Je le priais de me servir un double whisky pour lui révéler l’aventure que j’avais eue avec cette déléguée française du haut-commissariat de l’Intérieur. Elle excellait dans son domaine professionnel, constamment entourée par ses gardes du corps, qui m’auraient certainement abattu s’ils avaient su que je leur avais dérobé la femme qu’ils auraient dût protéger. Séduite par mes compliments, elle m’avait suivi jusqu’aux escaliers de secours de l’ambassade. Plantée sur ses hauts talons, elle avait plaqué mes deux mains sur ses petits seins, sertis dans sa robe de haute couture Saint-Laurent. Sa bouche glissante, nous poussa jusqu’à son hôtel. Je l’ai aimé en laissant ses jarretelles en haut de ses cuisses, qui s’ouvrirent à moi comme les deux ailes d’un oiseau.

– Je suis parti à l’aube, sans un au revoir ! Je suis un romantique, monsieur !

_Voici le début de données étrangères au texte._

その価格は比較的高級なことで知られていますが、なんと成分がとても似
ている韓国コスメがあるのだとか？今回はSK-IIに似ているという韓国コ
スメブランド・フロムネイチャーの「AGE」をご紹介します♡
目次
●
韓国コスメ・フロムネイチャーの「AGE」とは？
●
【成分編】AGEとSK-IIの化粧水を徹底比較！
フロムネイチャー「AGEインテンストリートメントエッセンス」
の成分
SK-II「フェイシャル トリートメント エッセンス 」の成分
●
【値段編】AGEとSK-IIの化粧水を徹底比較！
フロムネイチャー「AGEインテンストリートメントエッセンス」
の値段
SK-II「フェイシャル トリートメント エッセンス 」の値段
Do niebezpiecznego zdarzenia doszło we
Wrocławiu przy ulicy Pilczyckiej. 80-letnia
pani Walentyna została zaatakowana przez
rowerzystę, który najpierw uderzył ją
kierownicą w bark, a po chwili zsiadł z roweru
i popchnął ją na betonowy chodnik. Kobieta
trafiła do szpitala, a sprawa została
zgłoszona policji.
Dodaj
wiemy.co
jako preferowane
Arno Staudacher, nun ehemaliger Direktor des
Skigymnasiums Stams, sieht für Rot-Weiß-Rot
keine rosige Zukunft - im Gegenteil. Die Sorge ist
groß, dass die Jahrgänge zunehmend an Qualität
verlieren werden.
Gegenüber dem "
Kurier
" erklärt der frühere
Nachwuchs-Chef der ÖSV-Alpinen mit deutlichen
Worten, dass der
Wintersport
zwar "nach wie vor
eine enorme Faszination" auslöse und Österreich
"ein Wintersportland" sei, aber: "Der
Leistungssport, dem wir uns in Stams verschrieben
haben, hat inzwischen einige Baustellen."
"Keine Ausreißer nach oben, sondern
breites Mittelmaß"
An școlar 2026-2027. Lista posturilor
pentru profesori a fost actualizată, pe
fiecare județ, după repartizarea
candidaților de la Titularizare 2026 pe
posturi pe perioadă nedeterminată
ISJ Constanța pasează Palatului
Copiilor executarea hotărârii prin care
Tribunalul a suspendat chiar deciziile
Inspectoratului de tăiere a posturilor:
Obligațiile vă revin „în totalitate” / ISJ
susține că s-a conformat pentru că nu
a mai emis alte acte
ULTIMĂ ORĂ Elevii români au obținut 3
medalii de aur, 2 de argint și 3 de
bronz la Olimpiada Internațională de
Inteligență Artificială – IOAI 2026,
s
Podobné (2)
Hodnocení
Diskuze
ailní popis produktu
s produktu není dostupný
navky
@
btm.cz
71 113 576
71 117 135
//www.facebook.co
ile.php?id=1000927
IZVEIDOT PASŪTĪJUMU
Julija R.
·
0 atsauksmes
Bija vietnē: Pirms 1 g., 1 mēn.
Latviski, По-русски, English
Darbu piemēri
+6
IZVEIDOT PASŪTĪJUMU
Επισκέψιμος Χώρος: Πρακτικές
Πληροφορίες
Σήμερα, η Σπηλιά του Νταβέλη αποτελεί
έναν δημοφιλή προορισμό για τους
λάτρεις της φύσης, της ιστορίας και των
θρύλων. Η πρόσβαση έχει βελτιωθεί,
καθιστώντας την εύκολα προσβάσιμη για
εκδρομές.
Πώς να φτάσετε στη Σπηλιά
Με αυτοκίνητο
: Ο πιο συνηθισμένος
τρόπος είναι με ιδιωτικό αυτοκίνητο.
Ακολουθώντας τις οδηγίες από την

   L’alcool commençait à me faire mentir. Elle m’avait giflé devant les toilettes des femmes où je l’attendais. Je m’étais ensuite rapidement esquivé par la porte de secours sans réapparaître de la soirée. Je croisais ces femmes nées amantes et corps solitaires qui me ressemblaient, jusqu’au jour, où, j’ai confondu deux prénoms. Régina était Sophia. Elles se sont trouvées dans la même réception. Le mari de l’une était à côté de l’autre, quand je me suis égaré. Après avoir déclenché ce désastre, j’ai bien cru que le ciel allait me tomber sur la tête. Je me suis discrètement échappé dans la pénombre en traversant le grand parc des Hollandais. Cet épisode m’a décidé à ne plus séduire les femmes au travail, même s’il m’avait rapporté jusqu’ici, tous mes succès. Je n’ai naturellement jamais fleurté avec le personnel, même si l’une d’entre elle aurait pu être Cinderella. Je lançais :

Je vous la laisse !

Comment pouvais-je ainsi rudoyer ce serveur, alors que son clame semblait émaner d’une plus grande sagesse que la mienne. Le pauvre garçon ne m’écoutait plus depuis longtemps. Il me détestait certainement avant que je ne lui adresse la parole, et mes confidences ont dût conforter sa haine de l’homme superficiel que j’étais à outrance ! Comment pouvais-je prétendre au titre de diplomate ? Cette prise de conscience soudaine eut pour effet de m’arracher définitivement à mes illusions. J’avais toujours su si parfaitement ignorer les conséquences de mes actes en me convainquant que mon rang suffisait à tout excuser. Quel beau salaud j’étais ! Je bus un dernier verre à mes amours, comme si j’allais leur dire adieu pour toujours. Avais-je rêvé de connaître toutes les femmes de tous les pays du monde ? Insensé ! Pauvre laquais étais-je dans le fabuleux conte d’aimer. Laquelle aurais-je préféré? Laquelle aurait pu remplacer l’autre? Ou dépasser en beauté toutes celles qui se perdirent avec moi, dans ces suites d’hôtels sans suite. Mais je sais que je ne connaîtrai jamais la belle gitane au rire de verre, qui portait ses chaussures en marchant pieds nus le long du fleuve où plongent les oiseaux. Comme je préférais aujourd’hui, avoir rêvé le dos collé au siège d’un cinéma, à l’idéal féminin dans la pureté du grand écran, en me laissant flotter à la lecture des formes de son corps et de son visage. Faire comme le commun des mortels, anonyme pur, assis devant les projections de mes rêves d’enfant, à mes rêves d’adolescent, de mes rêves d’homme, à mes rêves de père. Mes paupières se fermèrent de façon viscérale, empêchant mes larmes de tomber. Je les sentis fondre le long de ma gorge, acerbes et misérables. Je ne pouvais plus que balbutier tant j’étais noué, de savoir que je ne savais pas. Je finis mon verre où flottaient encore quelques pauvres glaçons, comme preuve tangible du naufrage de mes amours éphémères, et je ne sais alors quelle force me poussa en silence à demander pardon.